Task directions :: Could you retype the whole listing word for word and drop the images?

Data to process ::
=-=-=

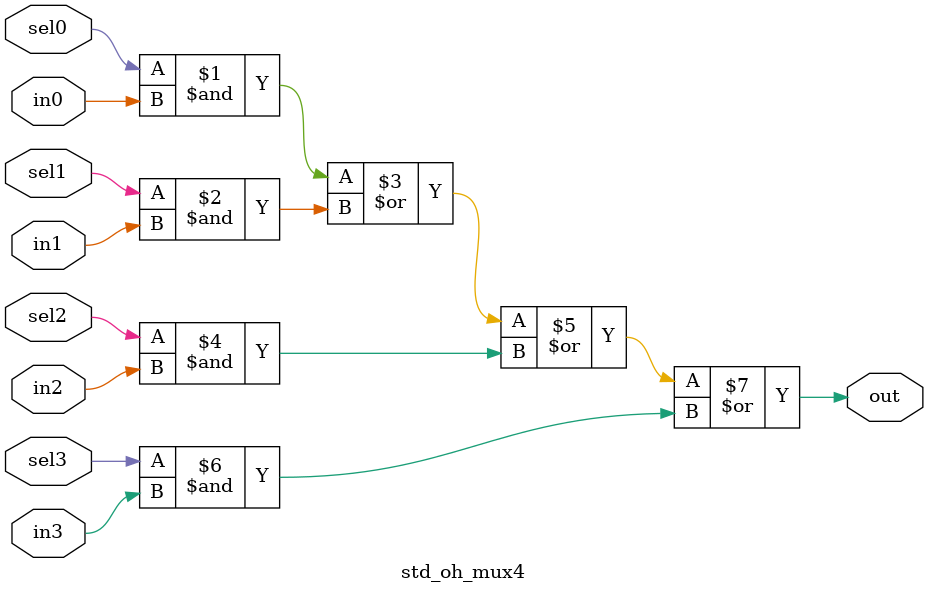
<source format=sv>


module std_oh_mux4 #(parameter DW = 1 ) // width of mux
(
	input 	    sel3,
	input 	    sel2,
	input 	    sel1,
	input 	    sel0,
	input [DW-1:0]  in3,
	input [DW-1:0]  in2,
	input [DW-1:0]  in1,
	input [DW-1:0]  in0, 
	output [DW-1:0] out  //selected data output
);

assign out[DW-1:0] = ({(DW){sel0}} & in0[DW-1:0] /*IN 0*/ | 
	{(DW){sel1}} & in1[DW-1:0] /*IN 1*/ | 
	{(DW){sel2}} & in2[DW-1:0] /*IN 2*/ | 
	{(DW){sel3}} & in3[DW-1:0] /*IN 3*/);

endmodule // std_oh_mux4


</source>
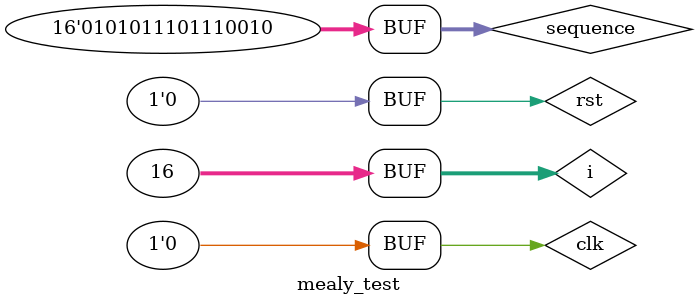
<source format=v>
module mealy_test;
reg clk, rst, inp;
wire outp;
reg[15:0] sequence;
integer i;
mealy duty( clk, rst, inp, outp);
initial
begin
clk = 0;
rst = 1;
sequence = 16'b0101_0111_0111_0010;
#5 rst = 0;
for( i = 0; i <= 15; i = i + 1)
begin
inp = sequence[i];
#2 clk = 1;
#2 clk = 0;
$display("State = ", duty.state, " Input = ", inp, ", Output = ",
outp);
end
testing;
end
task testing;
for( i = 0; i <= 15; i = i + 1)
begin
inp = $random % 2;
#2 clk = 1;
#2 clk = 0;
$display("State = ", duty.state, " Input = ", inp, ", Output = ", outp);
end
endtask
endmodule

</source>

=-=-=

Output below ::
<source format=sv>


module std_oh_mux4 #(parameter DW = 1 ) // width of mux
(
	input 	    sel3,
	input 	    sel2,
	input 	    sel1,
	input 	    sel0,
	input [DW-1:0]  in3,
	input [DW-1:0]  in2,
	input [DW-1:0]  in1,
	input [DW-1:0]  in0, 
	output [DW-1:0] out  //selected data output
);

assign out[DW-1:0] = ({(DW){sel0}} & in0[DW-1:0] /*IN 0*/ | 
	{(DW){sel1}} & in1[DW-1:0] /*IN 1*/ | 
	{(DW){sel2}} & in2[DW-1:0] /*IN 2*/ | 
	{(DW){sel3}} & in3[DW-1:0] /*IN 3*/);

endmodule // std_oh_mux4


</source>
<source format=v>
module mealy_test;
reg clk, rst, inp;
wire outp;
reg[15:0] sequence;
integer i;
mealy duty( clk, rst, inp, outp);
initial
begin
clk = 0;
rst = 1;
sequence = 16'b0101_0111_0111_0010;
#5 rst = 0;
for( i = 0; i <= 15; i = i + 1)
begin
inp = sequence[i];
#2 clk = 1;
#2 clk = 0;
$display("State = ", duty.state, " Input = ", inp, ", Output = ",
outp);
end
testing;
end
task testing;
for( i = 0; i <= 15; i = i + 1)
begin
inp = $random % 2;
#2 clk = 1;
#2 clk = 0;
$display("State = ", duty.state, " Input = ", inp, ", Output = ", outp);
end
endtask
endmodule

</source>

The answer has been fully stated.